Fed’s Christopher Waller says 2% inflation target ‘within striking distance’
But interest rate cuts should not be rushed until it’s clear lower inflation will be sustained, says governor
Washington — The US is “within striking distance” of the Federal Reserve’s 2% inflation goal, but the central bank should not rush towards cuts in its benchmark interest rate until it is clear lower inflation will be sustained, Fed governor Christopher Waller said on Tuesday.
And regardless of when rate cuts begin, Waller said they should proceed “methodically and carefully”, not come through the sort of large, fast reductions used when the Fed is trying to bail out the economy from a shock or a pending downturn.
“With economic activity and labour markets in good shape and inflation coming down gradually to 2%, I see no reason to move as quickly or cut as rapidly as in the past,” said Waller, a counter to market expectations that the Fed will start cutting rates at its March meeting and lop off perhaps 1.5 percentage points from the benchmark policy rate by the end of the year.
The Fed has left the policy rate in the current range of 5.25% to 5.5% since July.
If Waller expressed a more careful approach to coming cuts, his remarks also showed the fulsome debate taking shape at the Fed, with his initial commentary on the appropriate pace of cuts, and his acknowledgment that the emphasis at the central bank has shifted from controlling inflation alone to managing a more balanced set of risks to ensure the maximum employment goal stays in hand as well.
“While the emphasis of policy ... has been on pushing down inflation, given the strength of the current labour market the FOMC’s [Federal Open Market Committee’s] focus now is likely to be more balanced: keeping inflation on a 2% path while also keeping employment near its maximum level. Today, I view the risks to our employment and inflation mandates as being more closely balanced,” he said.
Recent data “is almost as good as it gets” for the central bank with economic growth gradually slowing, the unemployment rate remaining low, and important measures of inflation now hitting the Fed’s 2% target for the past six months, said Waller, a key architect of aggressive Fed tightening who now agrees the time for cuts is likely approaching.
“The data we have received the last few months is allowing the Committee to consider cutting the policy rate in 2024,” Waller said in remarks prepared for deliver to a Brookings Institution event. However, he cautioned that until any risk has passed that inflation will resurge or recent trends reverse, policy changes should “be carefully calibrated and not rushed”.

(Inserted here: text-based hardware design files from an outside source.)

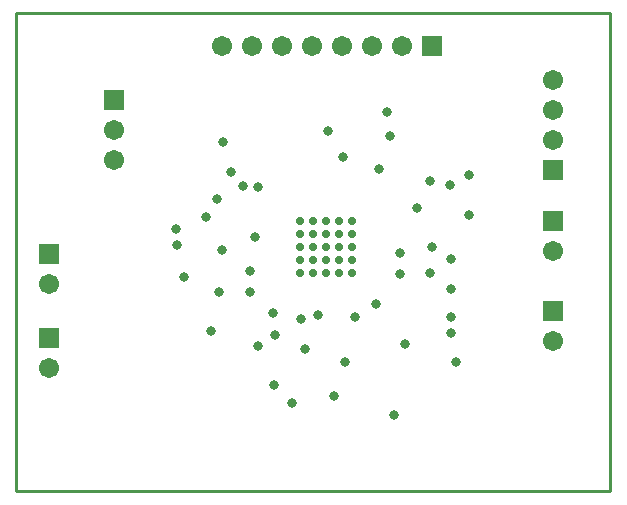
<source format=gbs>
G04*
G04 #@! TF.GenerationSoftware,Altium Limited,Altium Designer,22.9.1 (49)*
G04*
G04 Layer_Color=16711935*
%FSLAX44Y44*%
%MOMM*%
G71*
G04*
G04 #@! TF.SameCoordinates,B494E0AD-35FF-4286-8297-05C0B8817D61*
G04*
G04*
G04 #@! TF.FilePolarity,Negative*
G04*
G01*
G75*
%ADD14C,0.2540*%
%ADD27R,1.7032X1.7032*%
%ADD28C,1.7032*%
%ADD29R,1.7032X1.7032*%
%ADD30C,0.8382*%
%ADD31C,0.7032*%
D14*
X0Y0D02*
X502920D01*
X0Y405130D02*
X502920D01*
Y0D02*
Y405130D01*
X0Y0D02*
Y405130D01*
D27*
X82550Y331470D02*
D03*
X454660Y152400D02*
D03*
Y228600D02*
D03*
X27940Y200660D02*
D03*
Y129540D02*
D03*
X454660Y271780D02*
D03*
D28*
X82550Y306070D02*
D03*
Y280670D02*
D03*
X454660Y127000D02*
D03*
Y203200D02*
D03*
X27940Y175260D02*
D03*
Y104140D02*
D03*
X326390Y377190D02*
D03*
X300990D02*
D03*
X275590D02*
D03*
X250190D02*
D03*
X224790D02*
D03*
X199390D02*
D03*
X173990D02*
D03*
X454660Y347980D02*
D03*
Y322580D02*
D03*
Y297180D02*
D03*
D29*
X351790Y377190D02*
D03*
D30*
X175260Y295910D02*
D03*
X313690Y321310D02*
D03*
X383540Y267970D02*
D03*
Y233680D02*
D03*
X368220Y196930D02*
D03*
X368300Y171450D02*
D03*
Y147320D02*
D03*
X368220Y134540D02*
D03*
X372110Y109220D02*
D03*
X233680Y74930D02*
D03*
X218440Y90170D02*
D03*
X165100Y135890D02*
D03*
X142240Y181610D02*
D03*
X135890Y208280D02*
D03*
X134700Y222330D02*
D03*
X264160Y304800D02*
D03*
X276780Y283290D02*
D03*
X181610Y270510D02*
D03*
X204470Y257810D02*
D03*
X316150Y300910D02*
D03*
X307340Y273050D02*
D03*
X198120Y186690D02*
D03*
X202170Y215792D02*
D03*
X173830Y204630D02*
D03*
X351710Y206930D02*
D03*
X198120Y168910D02*
D03*
X204470Y123190D02*
D03*
X367030Y259080D02*
D03*
X325120Y201930D02*
D03*
X339090Y240030D02*
D03*
X350440Y262810D02*
D03*
X325120Y184150D02*
D03*
X350440Y185340D02*
D03*
X287020Y147320D02*
D03*
X241300Y146050D02*
D03*
X255614Y149000D02*
D03*
X243920Y120730D02*
D03*
X218520Y132160D02*
D03*
X217170Y151130D02*
D03*
X268730Y80770D02*
D03*
X320040Y64770D02*
D03*
X278050Y109300D02*
D03*
X328850Y124540D02*
D03*
X304800Y158750D02*
D03*
X171530Y168990D02*
D03*
X160100Y232330D02*
D03*
X170180Y247650D02*
D03*
X191850Y259000D02*
D03*
D31*
X239990Y229370D02*
D03*
X250990D02*
D03*
X261990D02*
D03*
X272990D02*
D03*
X283990D02*
D03*
X239990Y218370D02*
D03*
X250990D02*
D03*
X261990D02*
D03*
X272990D02*
D03*
X283990D02*
D03*
X239990Y207370D02*
D03*
X250990D02*
D03*
X261990D02*
D03*
X272990D02*
D03*
X283990D02*
D03*
X239990Y196370D02*
D03*
X250990D02*
D03*
X261990D02*
D03*
X272990D02*
D03*
X283990D02*
D03*
X239990Y185370D02*
D03*
X250990D02*
D03*
X261990D02*
D03*
X272990D02*
D03*
X283990D02*
D03*
M02*

</source>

“I am becoming more confident that we are within striking distance of achieving a sustainable level of 2% PCE inflation. I think we are close,” Waller said, referring to the personal consumption expenditures price index that the Fed uses to set its inflation target.
“But I will need more information in the coming months confirming or (conceivably) challenging the notion that inflation is moving down sustainably towards our inflation goal,” before backing rate cuts, he said.